We first met Doug in August of 2013, when he began an experimental treatment at the USC Norris Comprehensive Cancer Center in Los Angeles. The device, known as the Novocure cap, needs to be worn on the head around-the-clock, and sends painless electronic signals to the brain in order to stop cancer cells from spreading or dividing.

“If the cells aren’t dividing, then the tumor is not growing,” said Dr. Thomas Chen, Doug’s neurosurgeon. “It also has a nice side effect in terms of it prevents these cancer cells from migrating.”

Chen orders an MRI every two months to make sure Doug’s cancer is not spreading.
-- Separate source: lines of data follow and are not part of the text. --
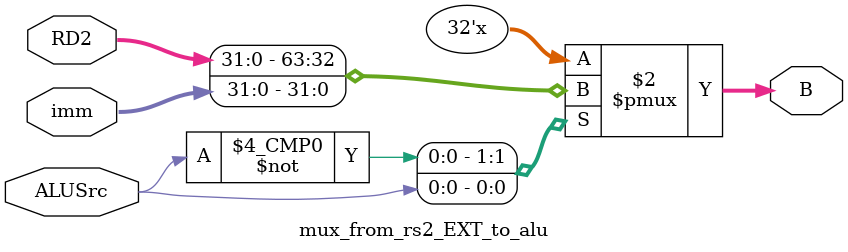
<source format=v>
module mux_from_rs2_EXT_to_alu(input ALUSrc,
                               input [31:0] RD2,
                               input [31:0] imm,
                               output reg [31:0] B);
    always @(*) begin
        case (ALUSrc)
            1'b0:begin
                B <= RD2;
            end
            1'b1:begin
                B <= imm;
            end
        endcase
    end
endmodule

</source>
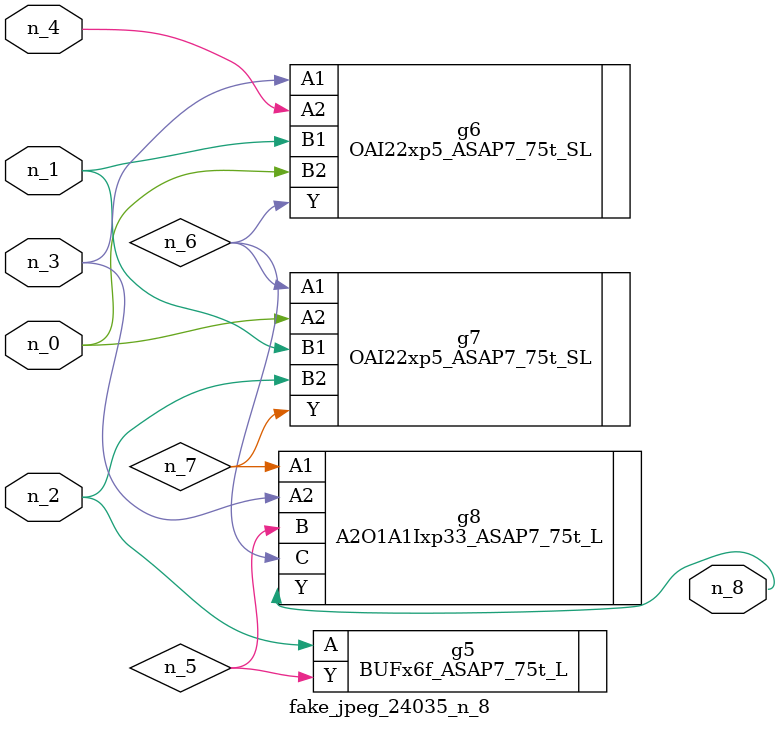
<source format=v>
module fake_jpeg_24035_n_8 (n_3, n_2, n_1, n_0, n_4, n_8);

input n_3;
input n_2;
input n_1;
input n_0;
input n_4;

output n_8;

wire n_6;
wire n_5;
wire n_7;

BUFx6f_ASAP7_75t_L g5 ( 
.A(n_2),
.Y(n_5)
);

OAI22xp5_ASAP7_75t_SL g6 ( 
.A1(n_3),
.A2(n_4),
.B1(n_1),
.B2(n_0),
.Y(n_6)
);

OAI22xp5_ASAP7_75t_SL g7 ( 
.A1(n_6),
.A2(n_0),
.B1(n_1),
.B2(n_2),
.Y(n_7)
);

A2O1A1Ixp33_ASAP7_75t_L g8 ( 
.A1(n_7),
.A2(n_3),
.B(n_5),
.C(n_6),
.Y(n_8)
);


endmodule
</source>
His scans from earlier this month showed no signs of cancer growth. In fact, since Doug started using the Novocure device, his cancer hasn’t grown at all.

“The ability of the device to prevent what we call ‘progression,’ or spread of the cancer is a very important aspect to the patient’s life,” Chen said.

As part of the study, some of the patients involved in the medical trial only received chemotherapy and did not undergo treatment from the Novocure cap. However, because of the success of the device, the FDA recently required the Novocure cap be made available to all patients participating in the study.

Novocure’s Chief Science Officer, Dr. Eilon Kirson, tells CBS News the device will likely receive FDA approval in 2015 to treat newly diagnosed brain cancer patients, like Doug. The Novocure cap is already available for patients suffering from reoccurring brain cancer — meaning their cancer came back after undergoing surgery, radiation, and chemotherapy.

Doug said he now tries to make the most of every day, and he and his wife are already looking forward to making family plans for next Christmas.

“I got some grandkids that need to be chased around the house and around the Christmas tree,” said Doug, tearfully. “Our family has always been a good solid family and it’s going to stay here.